Task directions:
Everything from the line with "Add a 3D bounding" down to the last line of the material below must be written out exactly. Leave out all other lines.

Study material:
[Start of Attachment]

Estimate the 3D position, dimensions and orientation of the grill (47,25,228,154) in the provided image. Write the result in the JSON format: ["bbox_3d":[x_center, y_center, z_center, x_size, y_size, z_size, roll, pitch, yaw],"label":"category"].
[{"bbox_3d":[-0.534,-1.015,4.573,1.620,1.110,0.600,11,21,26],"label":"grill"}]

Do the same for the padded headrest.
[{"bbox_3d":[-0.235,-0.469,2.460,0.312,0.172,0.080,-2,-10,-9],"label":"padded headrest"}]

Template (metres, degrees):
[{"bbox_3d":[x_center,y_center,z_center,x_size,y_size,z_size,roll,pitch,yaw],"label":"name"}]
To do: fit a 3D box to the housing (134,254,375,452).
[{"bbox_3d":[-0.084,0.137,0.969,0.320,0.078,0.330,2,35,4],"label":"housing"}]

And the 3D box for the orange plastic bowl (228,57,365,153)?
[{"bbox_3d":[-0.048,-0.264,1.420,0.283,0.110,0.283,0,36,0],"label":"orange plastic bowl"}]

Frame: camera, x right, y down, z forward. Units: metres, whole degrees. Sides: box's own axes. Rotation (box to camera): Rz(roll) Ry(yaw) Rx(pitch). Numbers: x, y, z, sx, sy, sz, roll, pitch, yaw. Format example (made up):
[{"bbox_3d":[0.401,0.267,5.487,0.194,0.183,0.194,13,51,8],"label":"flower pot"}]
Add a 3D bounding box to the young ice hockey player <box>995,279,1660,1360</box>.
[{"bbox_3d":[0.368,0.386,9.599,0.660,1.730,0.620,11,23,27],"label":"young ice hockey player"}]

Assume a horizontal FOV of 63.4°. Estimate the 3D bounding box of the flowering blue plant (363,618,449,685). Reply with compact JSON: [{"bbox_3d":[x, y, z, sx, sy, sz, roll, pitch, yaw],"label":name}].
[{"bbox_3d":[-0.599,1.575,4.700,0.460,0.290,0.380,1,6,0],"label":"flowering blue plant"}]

[End of Attachment]

Task answer:
Add a 3D bounding box to the young ice hockey player <box>995,279,1660,1360</box>.
[{"bbox_3d":[0.368,0.386,9.599,0.660,1.730,0.620,11,23,27],"label":"young ice hockey player"}]

Assume a horizontal FOV of 63.4°. Estimate the 3D bounding box of the flowering blue plant (363,618,449,685). Reply with compact JSON: [{"bbox_3d":[x, y, z, sx, sy, sz, roll, pitch, yaw],"label":name}].
[{"bbox_3d":[-0.599,1.575,4.700,0.460,0.290,0.380,1,6,0],"label":"flowering blue plant"}]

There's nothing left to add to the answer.